### Work instructions
Find and copy each line of the records where the string "Strike" shows up.

Saved data entries:
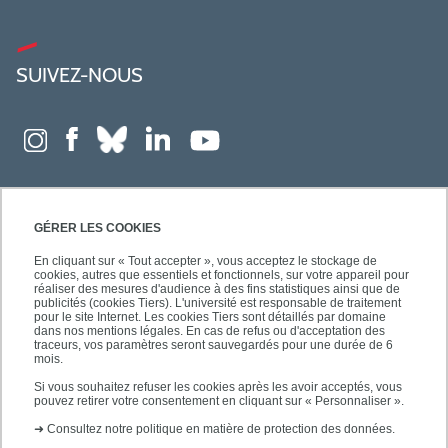
SUIVEZ-NOUS
GÉRER LES COOKIES
En cliquant sur « Tout accepter », vous acceptez le stockage de
cookies, autres que essentiels et fonctionnels, sur votre appareil pour
réaliser des mesures d'audience à des fins statistiques ainsi que de
publicités (cookies Tiers). L'université est responsable de traitement
pour le site Internet. Les cookies Tiers sont détaillés par domaine
dans nos mentions légales. En cas de refus ou d'acceptation des
traceurs, vos paramètres seront sauvegardés pour une durée de 6
mois.
Si vous souhaitez refuser les cookies après les avoir acceptés, vous
pouvez retirer votre consentement en cliquant sur « Personnaliser ».
➜
Consultez notre politique en matière de protection des données.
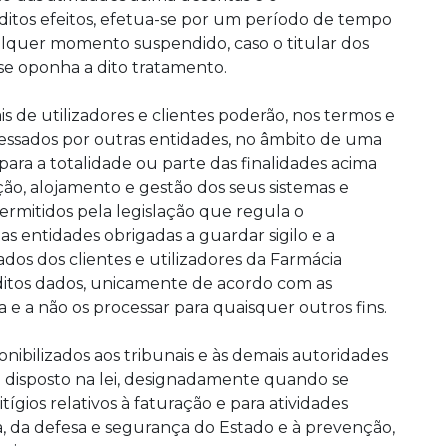
itos efeitos, efetua-se por um período de tempo
alquer momento suspendido, caso o titular dos
se oponha a dito tratamento.
 de utilizadores e clientes poderão, nos termos e
cessados por outras entidades, no âmbito de uma
para a totalidade ou parte das finalidades acima
ão, alojamento e gestão dos seus sistemas e
rmitidos pela legislação que regula o
as entidades obrigadas a guardar sigilo e a
dos dos clientes e utilizadores da Farmácia
ditos dados, unicamente de acordo com as
a e a não os processar para quaisquer outros fins.
onibilizados aos tribunais e às demais autoridades
 disposto na lei, designadamente quando se
tígios relativos à faturação e para atividades
a, da defesa e segurança do Estado e à prevenção,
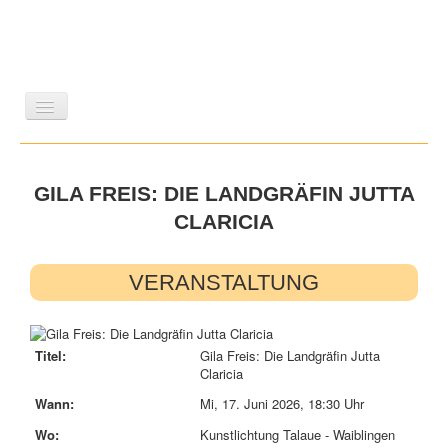
LITERATUR
REISEN
BILDBAND
KUNST
GILA FREIS: DIE LANDGRÄFIN JUTTA
GESCHICHTE
WISSENSCHAFT
REIHEN
CLARICIA
ZEITSCHRIFTEN/VERZEICHNISSE
VERANSTALTUNG
Titel:
Gila Freis: Die Landgräfin Jutta
Claricia
Wann:
Mi, 17. Juni 2026
,
18:30 Uhr
Wo:
Kunstlichtung Talaue - Waiblingen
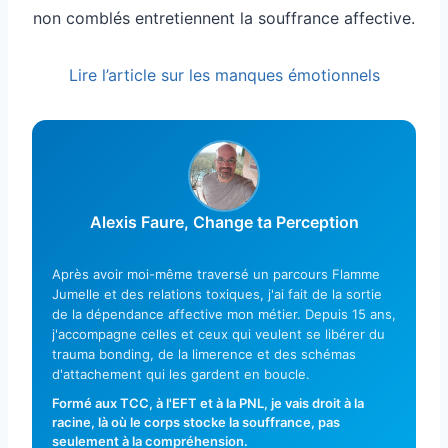
non comblés entretiennent la souffrance affective.
Lire l’article sur les manques émotionnels
Alexis Faure, Change ta Perception
Après avoir moi-même traversé un parcours Flamme
Jumelle et des relations toxiques, j'ai fait de la sortie
de la dépendance affective mon métier. Depuis 15 ans,
j'accompagne celles et ceux qui veulent se libérer du
trauma bonding, de la limerence et des schémas
d'attachement qui les gardent en boucle.
Formé aux TCC, à l'EFT et à la PNL, je vais droit à la
racine, là où le corps stocke la souffrance, pas
seulement à la compréhension.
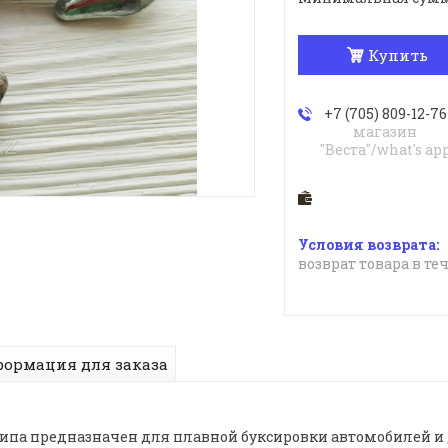
Купить
+7 (705) 809-12-76
магазин
"Веста"/what's ap
возврат товара в те
ормация для заказа
ипа предназначен для плавной буксировки автомобилей и 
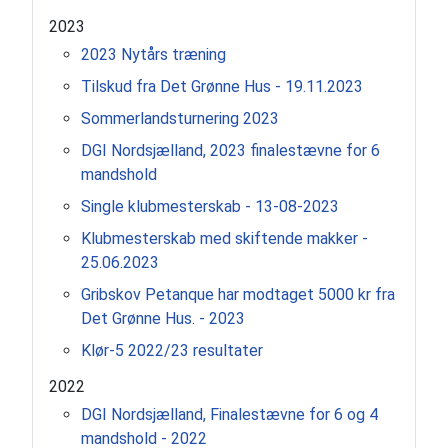
2023
2023 Nytårs træning
Tilskud fra Det Grønne Hus - 19.11.2023
Sommerlandsturnering 2023
DGI Nordsjælland, 2023 finalestævne for 6
mandshold
Single klubmesterskab - 13-08-2023
Klubmesterskab med skiftende makker -
25.06.2023
Gribskov Petanque har modtaget 5000 kr fra
Det Grønne Hus. - 2023
Klør-5 2022/23 resultater
2022
DGI Nordsjælland, Finalestævne for 6 og 4
mandshold - 2022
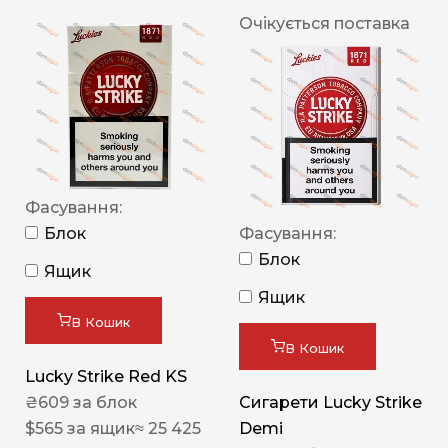
Очікується поставка
Фасування:
Блок
Фасування:
Блок
Ящик
Ящик
В Кошик
В Кошик
Lucky Strike Red KS
₴
609
за блок
Сигарети Lucky Strike
$
565
за ящик
≈ 25 425
Demi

### Your solution
Lucky Strike Red KS
Сигарети Lucky Strike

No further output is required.